> What the exercise asks
For each line below that contains the string "need", copy that line.

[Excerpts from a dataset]
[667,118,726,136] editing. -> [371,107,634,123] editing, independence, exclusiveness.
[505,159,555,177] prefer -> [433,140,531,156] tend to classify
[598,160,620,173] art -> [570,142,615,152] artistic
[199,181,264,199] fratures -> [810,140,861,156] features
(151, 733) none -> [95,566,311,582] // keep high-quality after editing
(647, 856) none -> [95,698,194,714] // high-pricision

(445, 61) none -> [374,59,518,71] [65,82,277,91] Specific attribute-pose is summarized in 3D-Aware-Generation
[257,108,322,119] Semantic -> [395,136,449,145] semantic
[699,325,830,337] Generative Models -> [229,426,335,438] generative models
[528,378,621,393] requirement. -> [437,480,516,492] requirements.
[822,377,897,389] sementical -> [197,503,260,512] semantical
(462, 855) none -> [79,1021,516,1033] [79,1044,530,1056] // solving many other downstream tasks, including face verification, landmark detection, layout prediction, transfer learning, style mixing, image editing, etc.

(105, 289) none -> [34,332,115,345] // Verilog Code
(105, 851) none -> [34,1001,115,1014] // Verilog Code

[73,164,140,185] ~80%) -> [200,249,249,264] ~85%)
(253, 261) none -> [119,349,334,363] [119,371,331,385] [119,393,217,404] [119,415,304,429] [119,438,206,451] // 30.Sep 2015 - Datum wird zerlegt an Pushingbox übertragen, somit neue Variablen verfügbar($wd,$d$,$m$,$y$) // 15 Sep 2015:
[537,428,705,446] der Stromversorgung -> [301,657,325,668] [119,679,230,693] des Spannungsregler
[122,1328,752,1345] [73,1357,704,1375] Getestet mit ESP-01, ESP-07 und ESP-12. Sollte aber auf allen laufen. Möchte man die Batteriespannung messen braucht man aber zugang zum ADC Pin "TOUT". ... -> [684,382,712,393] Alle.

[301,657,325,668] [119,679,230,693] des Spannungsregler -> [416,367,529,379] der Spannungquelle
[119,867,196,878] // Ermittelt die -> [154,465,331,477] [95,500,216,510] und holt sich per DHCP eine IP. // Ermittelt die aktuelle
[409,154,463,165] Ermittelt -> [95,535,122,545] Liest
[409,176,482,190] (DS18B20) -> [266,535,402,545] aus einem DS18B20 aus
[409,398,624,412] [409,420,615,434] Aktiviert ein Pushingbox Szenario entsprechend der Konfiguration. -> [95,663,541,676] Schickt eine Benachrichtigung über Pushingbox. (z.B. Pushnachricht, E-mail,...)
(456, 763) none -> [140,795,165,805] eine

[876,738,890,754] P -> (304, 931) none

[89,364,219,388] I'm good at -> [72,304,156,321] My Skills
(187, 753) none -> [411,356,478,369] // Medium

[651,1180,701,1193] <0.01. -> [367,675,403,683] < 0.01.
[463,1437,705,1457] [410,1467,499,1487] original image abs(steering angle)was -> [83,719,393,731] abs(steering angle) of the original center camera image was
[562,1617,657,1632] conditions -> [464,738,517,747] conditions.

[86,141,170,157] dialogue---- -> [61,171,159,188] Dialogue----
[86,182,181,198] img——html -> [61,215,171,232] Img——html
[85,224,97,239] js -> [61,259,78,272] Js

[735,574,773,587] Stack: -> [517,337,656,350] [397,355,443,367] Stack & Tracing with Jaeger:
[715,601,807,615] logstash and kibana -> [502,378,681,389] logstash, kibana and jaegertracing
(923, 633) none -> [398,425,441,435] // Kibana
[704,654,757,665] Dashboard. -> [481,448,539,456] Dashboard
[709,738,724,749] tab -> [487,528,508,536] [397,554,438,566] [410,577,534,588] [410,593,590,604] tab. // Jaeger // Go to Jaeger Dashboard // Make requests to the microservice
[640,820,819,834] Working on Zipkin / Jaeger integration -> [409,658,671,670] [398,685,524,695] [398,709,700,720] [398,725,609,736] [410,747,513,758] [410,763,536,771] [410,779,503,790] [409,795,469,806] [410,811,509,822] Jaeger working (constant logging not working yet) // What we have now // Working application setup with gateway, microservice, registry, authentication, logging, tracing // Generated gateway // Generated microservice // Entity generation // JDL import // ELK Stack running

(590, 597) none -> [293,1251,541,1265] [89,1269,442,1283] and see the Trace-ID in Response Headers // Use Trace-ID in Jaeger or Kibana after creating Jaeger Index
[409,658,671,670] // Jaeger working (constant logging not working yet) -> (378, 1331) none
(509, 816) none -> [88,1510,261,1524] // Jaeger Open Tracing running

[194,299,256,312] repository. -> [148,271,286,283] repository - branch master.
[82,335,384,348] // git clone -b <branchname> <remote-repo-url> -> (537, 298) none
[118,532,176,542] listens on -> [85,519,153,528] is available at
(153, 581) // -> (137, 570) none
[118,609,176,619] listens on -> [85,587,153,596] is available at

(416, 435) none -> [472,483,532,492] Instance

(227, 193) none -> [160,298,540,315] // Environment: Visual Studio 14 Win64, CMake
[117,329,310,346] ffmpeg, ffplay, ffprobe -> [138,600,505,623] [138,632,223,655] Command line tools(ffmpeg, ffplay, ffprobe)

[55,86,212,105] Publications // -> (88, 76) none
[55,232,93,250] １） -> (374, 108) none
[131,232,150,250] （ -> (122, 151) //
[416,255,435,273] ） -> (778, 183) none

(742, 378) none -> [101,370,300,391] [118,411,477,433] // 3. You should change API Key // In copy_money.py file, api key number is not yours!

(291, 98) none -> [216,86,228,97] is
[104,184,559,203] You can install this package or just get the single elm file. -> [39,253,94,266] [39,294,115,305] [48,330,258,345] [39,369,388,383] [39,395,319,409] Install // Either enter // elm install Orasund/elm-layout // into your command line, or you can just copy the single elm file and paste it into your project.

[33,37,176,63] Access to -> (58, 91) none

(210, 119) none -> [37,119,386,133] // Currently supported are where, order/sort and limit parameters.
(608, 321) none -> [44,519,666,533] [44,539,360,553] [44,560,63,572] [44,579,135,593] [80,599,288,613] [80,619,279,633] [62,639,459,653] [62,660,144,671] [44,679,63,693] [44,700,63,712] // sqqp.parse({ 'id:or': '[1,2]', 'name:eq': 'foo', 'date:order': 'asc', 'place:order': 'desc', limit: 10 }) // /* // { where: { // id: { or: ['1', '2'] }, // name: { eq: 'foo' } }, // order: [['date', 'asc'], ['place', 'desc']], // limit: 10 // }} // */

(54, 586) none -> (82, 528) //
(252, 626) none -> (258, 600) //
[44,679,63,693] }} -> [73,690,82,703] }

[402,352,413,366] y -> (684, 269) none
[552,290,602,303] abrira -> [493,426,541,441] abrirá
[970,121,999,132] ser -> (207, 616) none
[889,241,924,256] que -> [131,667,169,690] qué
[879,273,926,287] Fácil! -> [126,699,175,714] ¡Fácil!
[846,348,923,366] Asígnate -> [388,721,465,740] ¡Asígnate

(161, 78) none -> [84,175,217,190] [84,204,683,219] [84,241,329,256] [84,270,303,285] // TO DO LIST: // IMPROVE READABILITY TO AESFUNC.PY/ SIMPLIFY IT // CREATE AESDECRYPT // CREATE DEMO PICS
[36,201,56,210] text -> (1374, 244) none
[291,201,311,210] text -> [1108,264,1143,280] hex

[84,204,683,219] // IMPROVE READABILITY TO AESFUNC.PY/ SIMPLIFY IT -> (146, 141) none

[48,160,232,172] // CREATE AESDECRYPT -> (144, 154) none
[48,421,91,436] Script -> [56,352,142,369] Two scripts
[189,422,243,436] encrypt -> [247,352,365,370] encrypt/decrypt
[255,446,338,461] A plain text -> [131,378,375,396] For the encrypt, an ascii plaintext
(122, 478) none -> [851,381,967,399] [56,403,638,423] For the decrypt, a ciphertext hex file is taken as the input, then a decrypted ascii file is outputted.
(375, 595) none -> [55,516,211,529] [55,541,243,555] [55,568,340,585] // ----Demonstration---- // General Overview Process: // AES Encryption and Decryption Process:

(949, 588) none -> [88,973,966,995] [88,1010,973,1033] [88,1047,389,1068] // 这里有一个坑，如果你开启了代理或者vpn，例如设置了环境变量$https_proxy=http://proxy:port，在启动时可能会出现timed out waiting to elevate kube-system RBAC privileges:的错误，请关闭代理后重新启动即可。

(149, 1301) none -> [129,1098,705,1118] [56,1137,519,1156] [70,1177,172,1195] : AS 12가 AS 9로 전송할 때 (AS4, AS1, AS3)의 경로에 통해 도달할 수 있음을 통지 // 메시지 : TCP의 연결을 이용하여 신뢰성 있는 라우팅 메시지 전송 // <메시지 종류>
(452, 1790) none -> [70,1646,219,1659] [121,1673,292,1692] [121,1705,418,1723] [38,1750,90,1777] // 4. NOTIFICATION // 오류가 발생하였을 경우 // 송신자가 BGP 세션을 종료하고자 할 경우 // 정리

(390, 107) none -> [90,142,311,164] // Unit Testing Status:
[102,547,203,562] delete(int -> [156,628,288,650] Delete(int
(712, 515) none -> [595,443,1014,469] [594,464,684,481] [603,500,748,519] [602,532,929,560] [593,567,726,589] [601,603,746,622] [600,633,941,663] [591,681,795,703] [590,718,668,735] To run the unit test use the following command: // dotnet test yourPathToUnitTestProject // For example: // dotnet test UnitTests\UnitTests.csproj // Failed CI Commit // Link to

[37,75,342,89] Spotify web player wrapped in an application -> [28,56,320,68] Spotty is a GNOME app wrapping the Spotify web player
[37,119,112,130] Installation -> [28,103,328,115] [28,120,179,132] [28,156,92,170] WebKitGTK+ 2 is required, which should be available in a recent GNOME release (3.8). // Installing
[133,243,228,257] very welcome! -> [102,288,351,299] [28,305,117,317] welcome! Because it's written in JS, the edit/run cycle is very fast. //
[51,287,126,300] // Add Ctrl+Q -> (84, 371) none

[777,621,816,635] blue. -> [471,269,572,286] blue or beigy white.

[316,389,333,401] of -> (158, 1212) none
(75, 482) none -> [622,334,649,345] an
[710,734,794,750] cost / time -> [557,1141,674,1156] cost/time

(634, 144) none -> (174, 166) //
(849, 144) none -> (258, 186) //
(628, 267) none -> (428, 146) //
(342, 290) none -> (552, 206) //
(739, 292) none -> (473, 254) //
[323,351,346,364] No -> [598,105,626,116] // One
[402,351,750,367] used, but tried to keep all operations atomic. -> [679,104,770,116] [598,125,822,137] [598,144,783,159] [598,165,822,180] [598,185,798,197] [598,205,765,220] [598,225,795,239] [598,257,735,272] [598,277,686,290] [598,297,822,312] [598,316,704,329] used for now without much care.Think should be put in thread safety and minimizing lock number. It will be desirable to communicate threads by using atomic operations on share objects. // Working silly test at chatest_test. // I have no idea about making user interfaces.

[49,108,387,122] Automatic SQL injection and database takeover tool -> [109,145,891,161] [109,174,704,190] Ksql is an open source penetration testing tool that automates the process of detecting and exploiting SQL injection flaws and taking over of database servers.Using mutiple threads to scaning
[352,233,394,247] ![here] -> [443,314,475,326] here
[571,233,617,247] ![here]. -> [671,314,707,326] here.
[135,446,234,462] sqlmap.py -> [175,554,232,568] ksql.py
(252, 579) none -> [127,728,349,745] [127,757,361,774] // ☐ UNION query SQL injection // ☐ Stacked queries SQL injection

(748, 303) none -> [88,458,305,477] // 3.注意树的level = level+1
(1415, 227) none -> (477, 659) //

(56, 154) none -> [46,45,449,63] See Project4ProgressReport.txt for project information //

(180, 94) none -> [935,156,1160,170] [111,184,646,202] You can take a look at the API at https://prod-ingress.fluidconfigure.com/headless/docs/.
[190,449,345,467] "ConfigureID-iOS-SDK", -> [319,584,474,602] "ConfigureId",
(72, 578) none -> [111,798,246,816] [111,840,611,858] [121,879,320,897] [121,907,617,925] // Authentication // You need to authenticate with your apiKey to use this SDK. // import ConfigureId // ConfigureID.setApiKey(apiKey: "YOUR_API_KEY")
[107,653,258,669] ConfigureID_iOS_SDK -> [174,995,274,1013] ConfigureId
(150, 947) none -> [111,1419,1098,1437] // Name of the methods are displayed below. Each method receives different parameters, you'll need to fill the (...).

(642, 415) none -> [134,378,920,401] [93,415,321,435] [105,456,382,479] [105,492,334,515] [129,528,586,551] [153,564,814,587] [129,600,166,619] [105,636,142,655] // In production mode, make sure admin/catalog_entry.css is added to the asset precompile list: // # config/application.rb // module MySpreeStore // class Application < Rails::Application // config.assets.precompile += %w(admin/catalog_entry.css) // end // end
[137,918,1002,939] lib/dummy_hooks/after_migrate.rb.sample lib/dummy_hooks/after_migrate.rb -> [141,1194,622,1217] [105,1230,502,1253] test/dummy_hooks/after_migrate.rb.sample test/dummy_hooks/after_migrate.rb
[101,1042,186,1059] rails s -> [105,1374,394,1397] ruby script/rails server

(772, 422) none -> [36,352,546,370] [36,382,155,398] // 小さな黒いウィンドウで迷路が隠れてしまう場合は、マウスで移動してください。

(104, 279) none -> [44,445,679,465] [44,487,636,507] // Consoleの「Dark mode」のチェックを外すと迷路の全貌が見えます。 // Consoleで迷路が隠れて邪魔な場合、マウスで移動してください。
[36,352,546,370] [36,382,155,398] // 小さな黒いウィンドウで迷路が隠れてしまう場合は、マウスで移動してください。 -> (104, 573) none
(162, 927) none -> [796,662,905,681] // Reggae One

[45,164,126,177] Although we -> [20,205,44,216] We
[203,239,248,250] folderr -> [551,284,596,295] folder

> Written answer
(72, 578) none -> [111,798,246,816] [111,840,611,858] [121,879,320,897] [121,907,617,925] // Authentication // You need to authenticate with your apiKey to use this SDK. // import ConfigureId // ConfigureID.setApiKey(apiKey: "YOUR_API_KEY")
(150, 947) none -> [111,1419,1098,1437] // Name of the methods are displayed below. Each method receives different parameters, you'll need to fill the (...).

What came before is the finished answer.